Teoria poliwagalna w psychoterapii

Autor Deb Dana
Recenzja Paweł Dyberny

W tym roku nakładem Wydawnictwo Uniwersytetu Jagiellońskiego ukazała się książka Deb Dany o tytule „Teoria poliwagalna w psychoterapii”. Pamiętam, jak kilka lat temu sięgnąłem po oryginalną książkę Stephena Porgesa, by stać się kolejnym akolitą teorii poliwagalnej (TP). Jej opisy na różnych stronach i forach internetowych wydawały się bardzo obiecujące. Niestety, im dalej brnąłem w jego monumentalne dzieło, tym bardziej czułem się zagubiony i poirytowany, a toporny język neurobiologiczny prezentowany przez Porgesa skutecznie odsunął mnie od dalszej eksploracji tematu. W związku z tym, z nadzieją wyczekiwałem kuriera, który miał mi dowieźć książkę Deb Dany.

Teoria poliwagalna przedstawia funkcjonowanie naszego autonomicznego układu nerwowego (AUN). Zasadza się ona na trzech głównych pojęciach. Są nimi: hierarchia, neurocepcja i koregulacja.

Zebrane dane
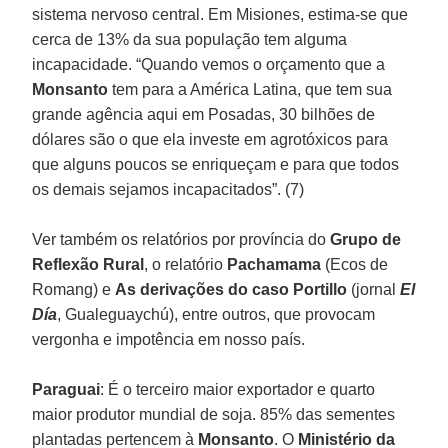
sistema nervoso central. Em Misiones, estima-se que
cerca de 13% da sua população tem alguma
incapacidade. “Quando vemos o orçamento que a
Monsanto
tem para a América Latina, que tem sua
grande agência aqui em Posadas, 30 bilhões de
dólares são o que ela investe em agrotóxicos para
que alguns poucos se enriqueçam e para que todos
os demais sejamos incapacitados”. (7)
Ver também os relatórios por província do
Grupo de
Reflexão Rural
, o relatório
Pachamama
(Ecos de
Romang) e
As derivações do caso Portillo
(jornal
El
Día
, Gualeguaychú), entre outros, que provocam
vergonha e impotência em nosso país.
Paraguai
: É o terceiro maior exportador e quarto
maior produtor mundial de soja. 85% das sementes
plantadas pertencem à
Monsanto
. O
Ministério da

- [POLECENIE] Jakie są trzy główne pojęcia, na których według wybranego fragmentu opiera się teoria poliwagalna?

- [ODPOWIEDŹ] Hierarchia, neurocepcja i koregulacja.